The estimated death count in NOLA is up in the thousands now. I have to assume many of those who couldn’t flee did have the option to take refuge in the Superdome. As unpleasant as that has turned out to be, it’s better than being dead. So my question is: Why didn’t they at least go somewhere reasonably safe within walking distance?

If you are dirt poor how do you afford the fare?

Maybe when an evacuation is declared, the feds can pay the fares.

Maybe cheaper than paying for search and rescue operations.

Still these are pitiful resources – the USA is very much short of passenger rail capacity. Even rounding up and hooking up cattle cars and getting them to NO would take a couple of days. Rail could only be a very, very small fraction of any evacuation anywhere with the possible exception of the NE DC-Boston Corridor.

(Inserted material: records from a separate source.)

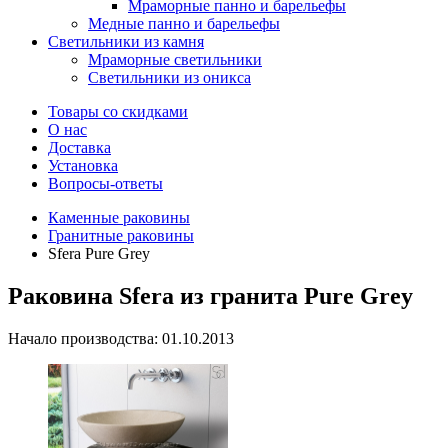
Мраморные панно и барельефы
Медные панно и барельефы
Светильники из камня
Мраморные светильники
Светильники из оникса
Товары со скидками
О нас
Доставка
Установка
Вопросы-ответы
Каменные раковины
Гранитные раковины
Sfera Pure Grey
Раковина Sfera из гранита Pure Grey
Начало производства: 01.10.2013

The thing is, it’s standard practice for scheduled transport carriers – airlines, Greyhound, trains – to shut down ops and if possible relocate any rolling/flying stock well in advance of critical conditions. It’s the the Emergency Management authorities who have the duty to have a plan in place to do a succesful evac, and if the plan counts on the commercial carriers, to make sure this is arranged in advance – you can’t comandeer a bus into service in New Orleans, not even at bayonet-point, if that bus never made it past Little Rock last night in the first place. If the state of Louisiana does not ASK for Greyhound, or Delta Airlines, or CSX (or whatever the railroad’s called these days) for assistance with the pre-storm evac…

And it looks to me like in any case the situation has outstripped what Emergency Plans Lousiana DID have. In other massive emergencies (hurricanes, earthquakes), at least help and relief can GET THERE, overland (even if the main roads are ruined) and there are SOME pockets of functioning facilities for immediate relief e.g. hospitals, armories, etc. Here not only do we have places that are essentially cut off, but the emergency centers were themselves destroyed or rendered inoperable.

lorinada, of course, gives us a good perspective on what it’s like to be the person who feels they can’t afford to “head for the hills” even knowing it’s the sensible thing to do. Add to that:
(a) As mentioned, the “cry wolf” mentality (from prior storms and floods)
(b) The “failure of imagination” scenario – as in “it can’t possibly be that bad”. I’m sure a lot of people were halfway through breathing a sigh of relief that they did not get blown off the face of the Earth, that the house stood just fine… when they started wondering why the water was still rising.
© The fatalistic attitude that can get under the skin of many growing up and living on the wrong side of the tracks. You start feeling like there is no point in making an extraordinary effort to save yourself, if you live you live, if you die you die, etc.